Consider fixing two years now

Mortgage Rates

But Alexander sasy in the BNZ Weekly Overview that he would only do that if he had a reasonable belief that fixed rates are about to rise.

"My analysis of the margins suggests we are close to a round of rate rises.

"So I find myself prepared to sacrifice the nice low 6.09% and lock in two years at 6.65% with an expectation that I will average an interest rate cost over the next two years near 0.75% lower than if I float."

He says he does not find the three year rate attractive as taking it will save only 0.4% compared with floating for the entire three years.

More than that, Alexander says if BNZ's forecasts prove correct, two years at a 6.65% fixed rate then one year floating will yield a total three year average cost of 7.1% compared with the current three year fixed rate of 7.15%.

"It looks better to fix two years then float than fix three years, so I would fix two years."

He says expectations that the Reserve Bank will restart its tightening cycle in March next year firmed up last week following the release of stronger than expected jobs data.

He says in particular borrowers should note this point: "If we can have a period as we have passed through recently where data surprise on the weak side and wholesale interest rates rally, we can also have a period when data will be surprisingly strong and rates will jump quite sharply".

The proportion of mortgages sitting at a floating rate hit 40.3% at the end of September from 23% a year ago and a low of just 12.7% in December 2007. This is the highest proportion floating in eight years.

Alexander says discussions with home owners show most seem to be quite happy sitting floating and are prepared to ride the cycle with few feeling that the economy will get so strong and inflationary pressures so immense that these rates will jump massively.

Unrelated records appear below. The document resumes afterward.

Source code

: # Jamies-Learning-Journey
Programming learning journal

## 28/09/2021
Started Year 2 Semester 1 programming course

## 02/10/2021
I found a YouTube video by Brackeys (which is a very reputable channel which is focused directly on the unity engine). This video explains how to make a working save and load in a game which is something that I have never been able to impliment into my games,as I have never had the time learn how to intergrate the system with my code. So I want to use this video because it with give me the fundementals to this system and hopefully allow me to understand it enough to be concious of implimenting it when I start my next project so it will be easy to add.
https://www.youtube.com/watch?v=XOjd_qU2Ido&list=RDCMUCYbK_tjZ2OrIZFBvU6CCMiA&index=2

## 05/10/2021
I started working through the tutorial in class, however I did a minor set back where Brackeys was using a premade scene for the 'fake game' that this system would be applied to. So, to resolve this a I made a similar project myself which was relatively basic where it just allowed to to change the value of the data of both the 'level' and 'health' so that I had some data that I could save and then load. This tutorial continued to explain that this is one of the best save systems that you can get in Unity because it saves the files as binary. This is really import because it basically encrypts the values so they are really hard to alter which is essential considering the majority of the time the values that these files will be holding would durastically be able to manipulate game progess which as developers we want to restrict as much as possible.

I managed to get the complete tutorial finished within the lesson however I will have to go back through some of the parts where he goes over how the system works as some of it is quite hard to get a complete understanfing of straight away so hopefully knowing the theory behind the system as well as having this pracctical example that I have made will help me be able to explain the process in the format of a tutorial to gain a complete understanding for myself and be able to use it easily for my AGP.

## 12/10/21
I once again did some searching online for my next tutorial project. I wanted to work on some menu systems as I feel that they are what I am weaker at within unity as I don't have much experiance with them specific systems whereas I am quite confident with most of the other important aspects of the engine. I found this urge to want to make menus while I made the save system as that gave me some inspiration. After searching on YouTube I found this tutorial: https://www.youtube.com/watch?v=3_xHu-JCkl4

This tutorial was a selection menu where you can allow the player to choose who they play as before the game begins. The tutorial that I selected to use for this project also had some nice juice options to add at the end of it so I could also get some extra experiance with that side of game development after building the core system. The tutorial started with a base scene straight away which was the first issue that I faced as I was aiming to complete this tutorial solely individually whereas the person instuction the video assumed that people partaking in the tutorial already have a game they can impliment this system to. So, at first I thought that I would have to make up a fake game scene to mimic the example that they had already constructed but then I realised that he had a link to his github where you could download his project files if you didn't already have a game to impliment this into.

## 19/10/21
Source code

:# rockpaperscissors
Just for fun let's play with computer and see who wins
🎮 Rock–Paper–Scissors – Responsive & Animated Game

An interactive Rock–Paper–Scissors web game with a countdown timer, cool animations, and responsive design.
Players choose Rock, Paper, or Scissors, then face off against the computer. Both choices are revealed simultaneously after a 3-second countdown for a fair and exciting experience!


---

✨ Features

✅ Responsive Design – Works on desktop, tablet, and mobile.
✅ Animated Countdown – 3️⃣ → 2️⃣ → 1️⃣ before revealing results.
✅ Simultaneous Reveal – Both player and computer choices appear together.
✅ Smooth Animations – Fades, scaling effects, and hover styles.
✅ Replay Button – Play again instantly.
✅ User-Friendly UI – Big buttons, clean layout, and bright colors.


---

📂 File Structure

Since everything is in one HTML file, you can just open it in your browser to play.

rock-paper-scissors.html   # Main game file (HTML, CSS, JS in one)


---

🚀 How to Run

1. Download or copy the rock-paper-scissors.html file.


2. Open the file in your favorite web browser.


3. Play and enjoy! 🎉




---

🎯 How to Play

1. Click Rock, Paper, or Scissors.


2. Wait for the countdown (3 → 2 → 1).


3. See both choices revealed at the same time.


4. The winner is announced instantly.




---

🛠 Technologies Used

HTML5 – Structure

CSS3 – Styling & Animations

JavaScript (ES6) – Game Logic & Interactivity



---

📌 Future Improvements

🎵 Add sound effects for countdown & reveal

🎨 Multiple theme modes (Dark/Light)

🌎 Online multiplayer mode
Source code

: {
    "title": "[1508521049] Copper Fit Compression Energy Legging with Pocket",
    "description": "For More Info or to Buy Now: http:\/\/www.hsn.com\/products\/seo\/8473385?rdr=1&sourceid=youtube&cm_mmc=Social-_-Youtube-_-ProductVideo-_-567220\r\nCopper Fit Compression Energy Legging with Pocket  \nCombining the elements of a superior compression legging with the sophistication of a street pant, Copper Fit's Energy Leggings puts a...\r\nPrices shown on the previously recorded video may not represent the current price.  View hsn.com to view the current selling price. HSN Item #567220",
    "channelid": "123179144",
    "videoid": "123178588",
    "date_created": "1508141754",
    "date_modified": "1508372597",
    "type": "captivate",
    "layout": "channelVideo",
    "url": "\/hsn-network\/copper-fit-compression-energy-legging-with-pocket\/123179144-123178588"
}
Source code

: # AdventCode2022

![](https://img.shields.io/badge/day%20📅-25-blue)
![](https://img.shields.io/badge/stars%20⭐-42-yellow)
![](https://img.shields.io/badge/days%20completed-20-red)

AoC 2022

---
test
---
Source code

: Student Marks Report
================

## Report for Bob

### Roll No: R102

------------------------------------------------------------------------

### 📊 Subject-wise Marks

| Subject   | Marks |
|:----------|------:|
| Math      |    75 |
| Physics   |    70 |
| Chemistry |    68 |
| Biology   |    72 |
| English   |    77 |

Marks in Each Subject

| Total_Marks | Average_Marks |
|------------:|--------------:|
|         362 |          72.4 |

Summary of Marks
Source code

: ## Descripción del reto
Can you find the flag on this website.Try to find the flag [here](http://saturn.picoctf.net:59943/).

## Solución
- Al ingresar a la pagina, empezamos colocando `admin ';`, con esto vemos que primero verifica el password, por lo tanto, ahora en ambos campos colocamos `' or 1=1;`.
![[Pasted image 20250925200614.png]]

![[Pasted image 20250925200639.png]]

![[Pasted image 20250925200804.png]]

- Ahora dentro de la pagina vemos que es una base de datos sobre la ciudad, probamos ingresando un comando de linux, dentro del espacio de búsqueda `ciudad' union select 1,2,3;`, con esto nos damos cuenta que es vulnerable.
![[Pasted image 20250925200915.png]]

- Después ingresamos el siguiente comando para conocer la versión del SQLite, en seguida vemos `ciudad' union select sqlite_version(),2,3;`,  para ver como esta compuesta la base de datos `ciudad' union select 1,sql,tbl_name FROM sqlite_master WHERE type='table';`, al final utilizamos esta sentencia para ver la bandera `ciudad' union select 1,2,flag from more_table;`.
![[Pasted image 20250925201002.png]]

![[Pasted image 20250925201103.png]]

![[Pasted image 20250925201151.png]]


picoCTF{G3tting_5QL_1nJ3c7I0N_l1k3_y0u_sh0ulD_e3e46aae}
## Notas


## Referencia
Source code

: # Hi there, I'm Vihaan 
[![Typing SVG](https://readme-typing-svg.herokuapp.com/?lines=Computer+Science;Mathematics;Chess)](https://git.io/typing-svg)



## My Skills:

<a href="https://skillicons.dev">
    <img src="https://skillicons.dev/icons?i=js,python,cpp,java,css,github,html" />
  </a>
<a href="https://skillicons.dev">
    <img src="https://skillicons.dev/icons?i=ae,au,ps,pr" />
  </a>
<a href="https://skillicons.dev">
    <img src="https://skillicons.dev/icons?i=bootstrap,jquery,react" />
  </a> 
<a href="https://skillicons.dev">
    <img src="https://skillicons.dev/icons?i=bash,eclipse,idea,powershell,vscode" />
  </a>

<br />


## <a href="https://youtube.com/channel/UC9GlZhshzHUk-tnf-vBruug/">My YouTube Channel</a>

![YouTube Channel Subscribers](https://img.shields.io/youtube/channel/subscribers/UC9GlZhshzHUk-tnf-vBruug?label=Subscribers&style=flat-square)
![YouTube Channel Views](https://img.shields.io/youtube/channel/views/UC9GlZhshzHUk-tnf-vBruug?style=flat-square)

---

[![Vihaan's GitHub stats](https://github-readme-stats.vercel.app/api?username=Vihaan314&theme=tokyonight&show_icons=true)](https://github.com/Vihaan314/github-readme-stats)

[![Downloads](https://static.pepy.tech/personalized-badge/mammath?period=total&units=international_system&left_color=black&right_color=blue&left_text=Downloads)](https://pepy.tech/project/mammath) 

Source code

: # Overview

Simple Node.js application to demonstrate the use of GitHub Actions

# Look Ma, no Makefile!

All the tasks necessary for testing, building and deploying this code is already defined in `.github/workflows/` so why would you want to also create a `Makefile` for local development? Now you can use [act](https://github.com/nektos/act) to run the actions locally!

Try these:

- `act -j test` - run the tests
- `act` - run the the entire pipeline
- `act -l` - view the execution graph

However he says if he had a desire to fix and had been happy floating in recent months he would now be thinking seriously about moving into a two or three year rate given that the chances of these rates falling further are minor. But says the chances of these rates rising in the near future are increasing.

However Westpac Weekly Commentary says the Reserve Bank's more cautious stance in its Financial Stability Report suggests that floating rates will remain on hold for several more months.

It says fixed-term rates could rise in that time, but only if there is substantial turnaround in sentiment on the global economy and as a result there is no urgency to fix right now.

ANZ Market Focus says after the Reserve Bank Financial Stability Report was released, not only did Governor Bollard take the opportunity to remind the market that his view of the economy had not fundamentally changed since September, he took the unusual step of saying that there had been "some misinterpretation" of the data.

ANZ says it was the comment that "we'd look for the market to correct that and we'll be talking further about that when we put out the Monetary Policy Statement" that was really telling, and suggests that he has no urgency to adjust policy.

"Interestingly, Bollard also made pointed references to the interaction between interest rates and the exchange rate, noting that the high NZD "does reduce pressure on monetary policy and the markets will presumably reach the conclusion".

ANZ says all in all it thinks these were significant comments, and while the market has reacted, short end rates are still higher than they were in the weeks leading up to the October OCR Review.

"As such, we see scope for rates to move lower yet as we approach the December MPS."